The Oblates, and others of the 18 religious congregations concerned, may feel like King Canute on the shore fighting off a particularly filthy modern tide in contesting claims they should pay half the €1.5 billion redress costs paid by the State as a result of abuse in institutions run by them.
Who, post-publication of the Ryan report in 2009, with all its scabrous revelations about those abuses of children in such institutions, would not accept that the congregations should in conscience pay at least half those costs?
But it is to put the cart before the horse. It was the State which framed the redress scheme, not the congregations. And it did so in the teeth of anxious warnings by the congregations as to where the scheme’s loose structures would lead.
The congregations were proven correct.
Now, a seemingly profligate State demands the congregations pay half the costs it has incurred despite their insistent warnings. The congregations are correct.
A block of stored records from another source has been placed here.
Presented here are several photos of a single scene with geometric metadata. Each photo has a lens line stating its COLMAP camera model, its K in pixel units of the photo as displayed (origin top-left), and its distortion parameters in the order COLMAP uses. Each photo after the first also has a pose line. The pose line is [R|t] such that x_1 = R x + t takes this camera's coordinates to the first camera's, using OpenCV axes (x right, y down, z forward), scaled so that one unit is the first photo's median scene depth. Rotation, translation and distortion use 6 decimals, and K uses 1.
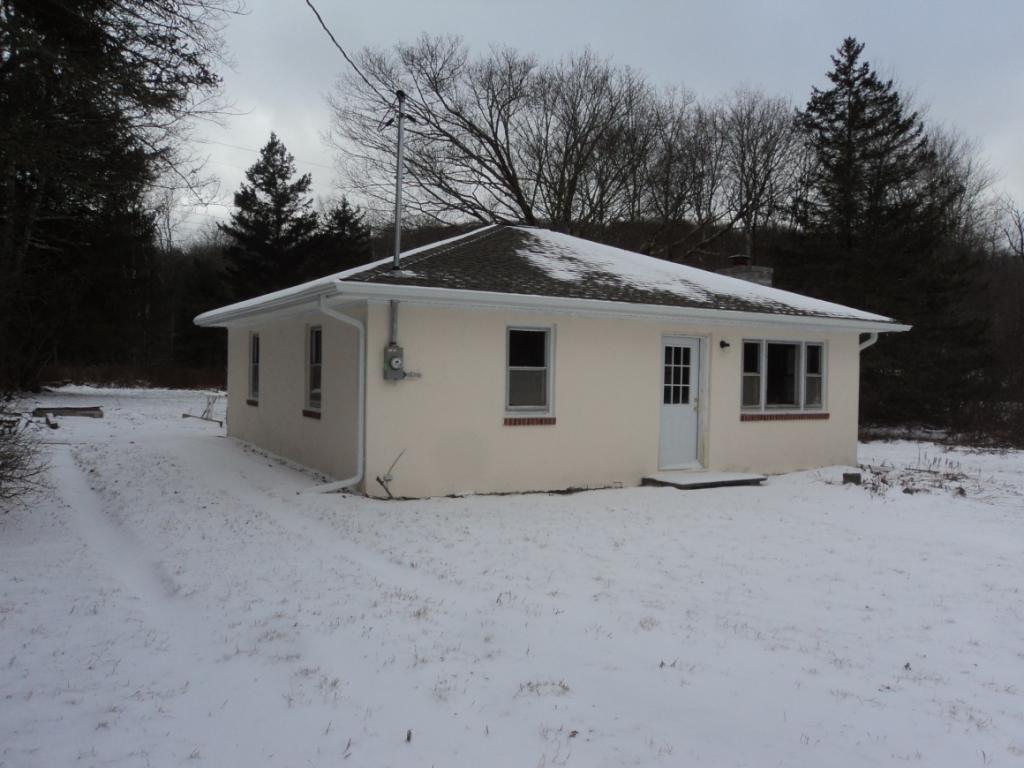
lens RADIAL K [[811.0, 0, 512.0], [0, 811.0, 384.0], [0, 0, 1]] dist [-0.028321, 0.003773]
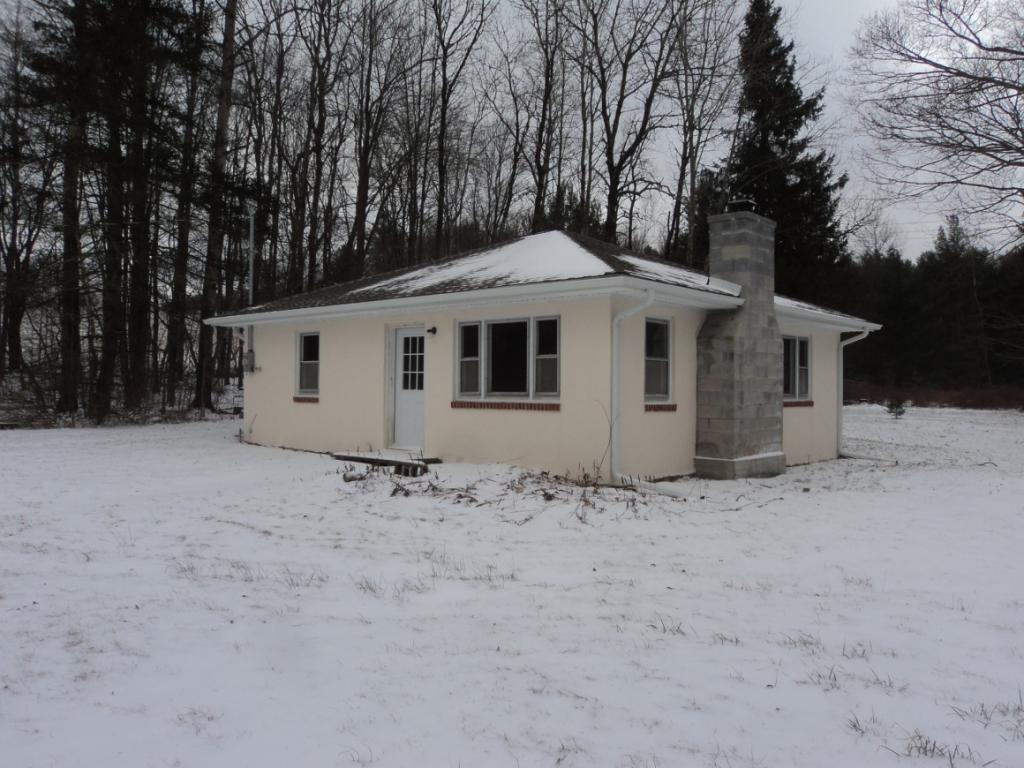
lens RADIAL K [[811.0, 0, 512.0], [0, 811.0, 384.0], [0, 0, 1]] dist [-0.028321, 0.003773]
pose [[0.289112, 0.000113, -0.957295, 1.258194], [0.010534, 0.999939, 0.003299, 0.014993], [0.957237, -0.011038, 0.289093, 0.800587]]
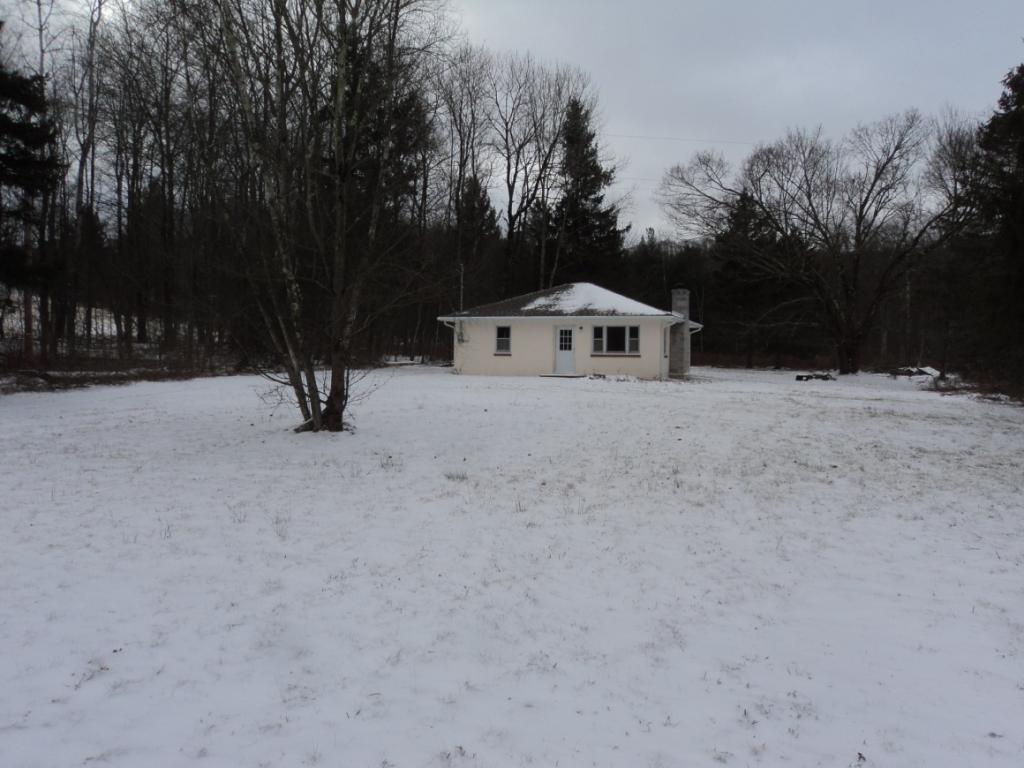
lens RADIAL K [[811.0, 0, 512.0], [0, 811.0, 384.0], [0, 0, 1]] dist [-0.028321, 0.003773]
pose [[0.624376, 0.034450, -0.780364, 2.243511], [0.004265, 0.998862, 0.047508, 0.007219], [0.781112, -0.032991, 0.623518, -0.881591]]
It is wrong, possibly even “immoral”.
On October 4th, 2000, the Conference of Religious of Ireland indicated the 18 relevant congregations’ willingness to be involved with a State compensation scheme for victims of abuse in residential institutions run by them.
Bottomless purse
It was in response to an announcement on October 3rd by then minister for education Michael Woods that the government was setting up such a scheme.
Talks began on November 10th, 2000, when it was agreed in principle the congregations would be part of such a scheme. Soon, however, it was clear they were troubled by what the State had in mind.
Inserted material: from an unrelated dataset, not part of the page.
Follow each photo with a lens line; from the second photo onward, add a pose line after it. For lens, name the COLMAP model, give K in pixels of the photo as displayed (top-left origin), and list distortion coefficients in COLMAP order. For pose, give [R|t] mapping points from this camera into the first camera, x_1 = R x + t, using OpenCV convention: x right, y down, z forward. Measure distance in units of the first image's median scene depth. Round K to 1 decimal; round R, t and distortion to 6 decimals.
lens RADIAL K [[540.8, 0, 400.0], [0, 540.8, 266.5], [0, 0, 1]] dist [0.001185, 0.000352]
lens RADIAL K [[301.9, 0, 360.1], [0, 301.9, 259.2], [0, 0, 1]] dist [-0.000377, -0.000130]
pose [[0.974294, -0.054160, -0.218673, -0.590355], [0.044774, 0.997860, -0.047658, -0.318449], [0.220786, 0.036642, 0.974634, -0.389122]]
At a meeting on February 7th, 2001, they expressed concern at the level of contributions sought from them but in particular at “the process for validating claims of abuse which will require a low burden of proof”.
As the recent Oblate statement put it about these talks, “no religious order had a bottomless purse. At that time, the government did seem to think it had a bottomless purse”.
Seeing the direction in which the state was headed, the congregations sought an indemnity “against all further liability” as anything else “would leave them facing financial uncertainty for years to come”.
By a meeting on April 4th, 2001, the indemnity had become “critical”.
On April 30th, 2001, they told officials suggestions of a “50:50 ratio of contribution” from them was “far beyond what they envisaged happening”.
It is the first time this “50:50 ratio” emerges.
Rather, they felt their contribution should reflect “the fact that it was the State that had decided to proceed with this form of redress; that the State had decided to set the level of validation lower than that of the courts; [and] their own [congregations’] assessment of their own liability in a court situation”.
Negotiations became tense. On June 26th, 2001, the congregations made their “final offer” of IR£45 million – IR£20 million of which would be cash – payable over five years. They argued it exceeded “by a considerable margin what they reckon their exposure in litigation to be”.
Disappointing
They further claimed the scheme devised by Government would “in itself increase the number of claims, claims that they would otherwise never have had to meet”.
In a letter to Mr Woods on June 29th, 2001, then minister for finance Charlie McCreevy described the congregations’ offer as “quite disappointing” in the context “when contrasted with a possible cost to the State of the order of £200-£400 million” in redress payments.
Further correspondence between the congregations and government took place before an announcement on January 30th, 2002, that a deal was agreed. The congregations would contribute a €128 million (IR£100 million) to the redress scheme and would be indemnified by the State against further claims.
The deal was signed on June 5th, 2002. The Residential Institutions Redress Board was set up seven months later in December 2002.
Such were government estimates at the time that, according to a report by the comptroller and auditor general of October 2003: “By November 2001, the Department of Education and Science was estimating that the potential number of claimants was likely to exceed 3,000 and might rise to 4,000. By June 2002, [when the indemnity deal was signed] it was being estimated that the number of claimants could be 5,200 or more.”
In the event, 15,579 people received awards ,which averaged €62,250.